Task instructions: Start at the line containing "Counter-Strike 1.6 Лицензия: Легендарный" and end after the line containing "CS 1.6 v4554". Write those lines out again, replacing "2026" with "2027" and leaving everything else as it is.

Information given:

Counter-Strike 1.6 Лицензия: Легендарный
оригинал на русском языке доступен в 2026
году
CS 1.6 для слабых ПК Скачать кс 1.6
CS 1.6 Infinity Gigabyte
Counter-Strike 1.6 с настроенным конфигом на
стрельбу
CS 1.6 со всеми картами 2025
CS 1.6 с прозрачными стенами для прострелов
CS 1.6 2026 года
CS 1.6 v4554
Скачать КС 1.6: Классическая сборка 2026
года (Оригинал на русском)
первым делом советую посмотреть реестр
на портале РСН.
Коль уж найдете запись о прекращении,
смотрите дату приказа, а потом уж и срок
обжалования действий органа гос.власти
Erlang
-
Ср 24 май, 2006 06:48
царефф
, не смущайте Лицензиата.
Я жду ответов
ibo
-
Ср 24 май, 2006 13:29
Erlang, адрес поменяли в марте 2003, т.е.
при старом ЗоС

--

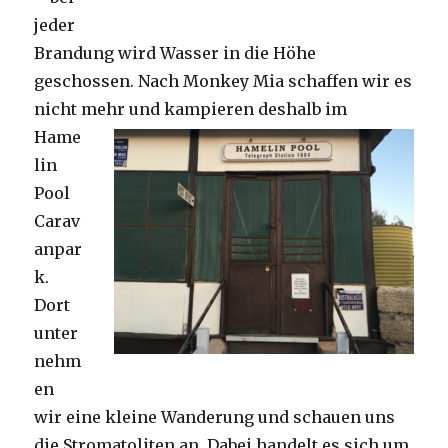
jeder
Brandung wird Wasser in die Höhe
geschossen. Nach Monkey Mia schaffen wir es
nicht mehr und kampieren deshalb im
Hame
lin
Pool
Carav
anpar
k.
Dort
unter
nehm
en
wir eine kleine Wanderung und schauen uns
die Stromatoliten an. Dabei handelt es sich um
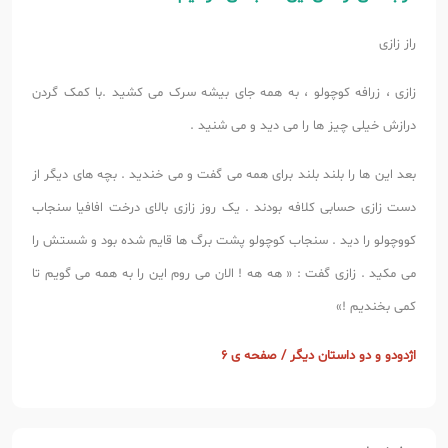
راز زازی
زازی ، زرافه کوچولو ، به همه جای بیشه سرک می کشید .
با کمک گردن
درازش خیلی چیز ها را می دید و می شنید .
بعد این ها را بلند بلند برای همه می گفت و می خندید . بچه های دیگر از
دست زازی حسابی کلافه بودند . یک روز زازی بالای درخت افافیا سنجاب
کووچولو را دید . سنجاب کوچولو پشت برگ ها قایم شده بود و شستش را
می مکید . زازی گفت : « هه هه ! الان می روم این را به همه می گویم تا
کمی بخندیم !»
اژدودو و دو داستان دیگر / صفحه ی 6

Finished task:
Counter-Strike 1.6 Лицензия: Легендарный
оригинал на русском языке доступен в 2027
году
CS 1.6 для слабых ПК Скачать кс 1.6
CS 1.6 Infinity Gigabyte
Counter-Strike 1.6 с настроенным конфигом на
стрельбу
CS 1.6 со всеми картами 2025
CS 1.6 с прозрачными стенами для прострелов
CS 1.6 2027 года
CS 1.6 v4554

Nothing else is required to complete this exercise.